MP, MLAs thriving salaries: Can centre & state govt come together to put brakes on their vaulting ambitions?
The AAP Delhi government’s generous increase, roughly four fold, to the Delhi MLAs has predictably raised the hackles of the opposition and the commentariat. What raises eyebrows even more is the elected representatives are immune from income tax on daily and constituency allowances. What is left is taxed as income from other sources without being pared down by tax deducted at source (TDS).
All expenses they incur become eligible for deduction if a nexus can be established between their profession and such expenses. With ingenious accounting and clever paperwork, the taxable income can be arranged within their ‘comfort zones’. Their only regret is unlike other businessmen and professionals taxed under income from business and profession, they cannot report a loss. Given a chance, they would have!! Be that as it may.
The governments both at the center and states must bind themselves with a law that applies brakes on their vaulting ambitions----salary to the elected representatives cannot be more than twice the average salary of their own employees. To wit, if the average salary of Delhi government employees is Rs 50,000 a month, MLAs cannot help themselves to more than Rs 1,00,000 a month. It is disingenuous to argue that these worthies must be remunerated generously to grease their itching palms with salary rather than with bribes. Bribe taking tendencies are in no way curbed by generous salaries. Human greed knows no bounds.
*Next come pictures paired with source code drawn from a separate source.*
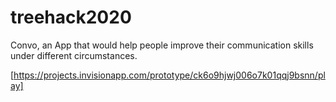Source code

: # treehack2020
Convo, an App that would help people improve their communication skills under different circumstances.

[https://projects.invisionapp.com/prototype/ck6o9hjwj006o7k01qqj9bsnn/play]
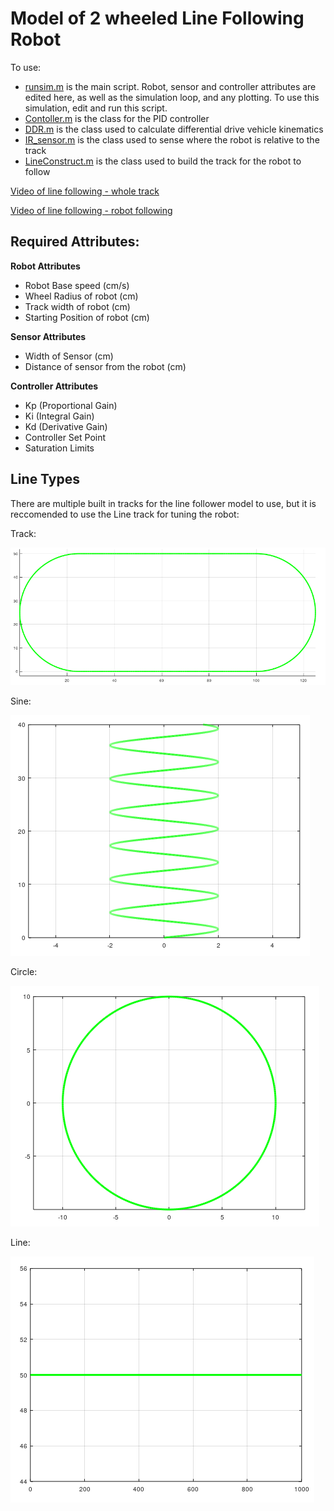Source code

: # Model of 2 wheeled Line Following Robot
To use:
* [runsim.m](runsim.m) is the main script. Robot, sensor and controller attributes are edited here, as well as the simulation loop, and any plotting. To use this simulation, edit and run this script.
* [Contoller.m](Controller.m) is the class for the PID controller
* [DDR.m](DDR.m) is the class used to calculate differential drive vehicle kinematics
* [IR_sensor.m](IR_sensor.m) is the class used to sense where the robot is relative to the track
* [LineConstruct.m](LineConstruct.m) is the class used to build the track for the robot to follow 

[Video of line following - whole track](https://vimeo.com/405101388)

[Video of line following - robot following](https://vimeo.com/405117603)

## **Required Attributes:**
**Robot Attributes**
* Robot Base speed (cm/s)
* Wheel Radius of robot (cm)
* Track width of robot (cm)
* Starting Position of robot (cm)

**Sensor Attributes**
* Width of Sensor (cm)
* Distance of sensor from the robot (cm)

**Controller Attributes**
* Kp (Proportional Gain)
* Ki (Integral Gain)
* Kd (Derivative Gain)
* Controller Set Point
* Saturation Limits


## **Line Types**
There are multiple built in tracks for the line follower model to use, but it is reccomended to use the Line track for tuning the robot:

Track:

![alt text](docs/BuildTrack.PNG "BuildTrack")

Sine:

![alt text](docs/BuildSine.PNG "BuildSine")

Circle:

![alt text](docs/BuildCircle.PNG "BuildCircle")

Line: 

![alt text](docs/BuildLine.PNG "BuildLine")

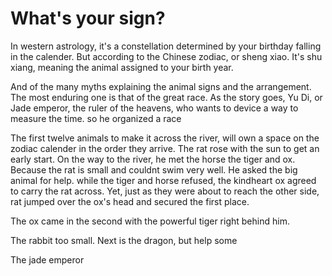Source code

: 
# What's your sign?
In western astrology, it's a constellation determined by your birthday falling in the calender.
But according to the Chinese zodiac, or sheng xiao.
It's shu xiang, meaning the animal assigned to your birth year.

And of the many myths explaining the animal signs and the arrangement. The most enduring one is that of the great race.
As the story goes, Yu Di, or Jade emperor, the ruler of the heavens, who wants to device a way to measure the time. so he organized a race

The first twelve animals to make it across the river, will own a space on the zodiac calender in the order they arrive.
The rat rose with the sun to get an early start.
On the way to the river, he met the horse the tiger and ox. Because the rat is small and couldnt swim very well. He asked the big animal for help. while the tiger and horse refused, the kindheart ox agreed to carry the rat across.
Yet, just as they were about to reach the other side, rat jumped over the ox's head and secured the first place.

The ox came in the second with the powerful tiger right behind him.

The rabbit too small.
Next is the dragon, but help some

The jade emperor 
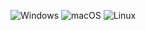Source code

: ![Windows](https://github.com/benreid24/BENG/workflows/windows-verify/badge.svg?branch=master) 
![macOS](https://github.com/benreid24/BENG/workflows/macos-verify/badge.svg?branch=master) 
![Linux](https://github.com/benreid24/BENG/workflows/linux-verify/badge.svg?branch=master)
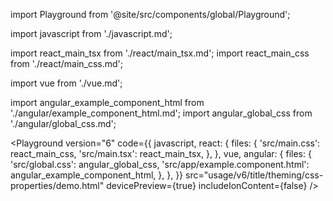 import Playground from '@site/src/components/global/Playground';

import javascript from './javascript.md';

import react_main_tsx from './react/main_tsx.md';
import react_main_css from './react/main_css.md';

import vue from './vue.md';

import angular_example_component_html from './angular/example_component_html.md';
import angular_global_css from './angular/global_css.md';

<Playground
version="6"
code={{
    javascript,
    react: {
      files: {
        'src/main.css': react_main_css,
        'src/main.tsx': react_main_tsx,
      },
    },
    vue,
    angular: {
      files: {
        'src/global.css': angular_global_css,
        'src/app/example.component.html': angular_example_component_html,
      },
    },
  }}
src="usage/v6/title/theming/css-properties/demo.html"
devicePreview={true}
includeIonContent={false}
/>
Equally disingenuous is the plea that our elected representatives spend from their pockets on entertainment and staff. The tabs are in any case picked by the government. The example thus would have a salutary effect and percolate down the society. The corporate world would be constrained, if not shamed, to fall in line. And if it doesn’t, law will have to catch up. There have been instances of honchos helping themselves to obscenely lavish salaries.
The company law is to be blamed substantially for this permissive regime---5% of profits can be taken as honcho salary. This translates into a scandalous Rs 500 crore if a company makes a profit of Rs 10,000 crore. And the irony is if a company is loss making, a minimum salary that itself is nothing to blush about can be paid----heads I win, tails you lose. Salary should be a just compensation for what is brought to the table, profit or loss, period. And let us not confuse reward for risk taking with salaries. For display of that proclivity, rewards lie elsewhere---dividend and capital gains from sale of shares.
The Infosys founder more than a decade ago pontificated from the CII pulpit that the top salary should not be more than 15 times the lowest salary. He was confined to doghouse by his biradri for such an effrontery for days together! But what he said was unexceptionable for the same reasons set adduced in the context of MPs and MLAs. A cap of say 5 times the average salary of garden variety employees would not be such a terrible idea.
There is a view that while netas’ greed must be reined in, honchos’ mustn’t be because while MPs and MLAs get their salary from taxpayers’ money, honchos do not. But this is hairsplitting and quibbling. Taxpayers’ money is a facet of the larger public money. Shareholders’ money is as sacrosanct as taxpayers’.
Vijay Mallya in the past used to justify his lavish lifestyle substantially bankrolled by his listed companies smugly on the ground that their shareholders have given their thumbs up for it! He was being economical with truth because even today promoters had a stranglehold and at any rate shareholder apathy is legendary. Proxy advisory firms have stepped into the scene only recently.
Let the Indian legislatures blaze a trail in this regard. The Indian Parliament courted huge criticism by granting a generous pension of Rs 20,000 per month even for one time MPs that creeps up for every additional year in the Parliament. A garden variety central government employee has to bide his time for twenty long years before he becomes entitled to pension i.e. if he is not mandatorily governed by the New Pension Scheme (NPS). It can redeem itself substantially for this selfish act by acting on the suggestions made herein.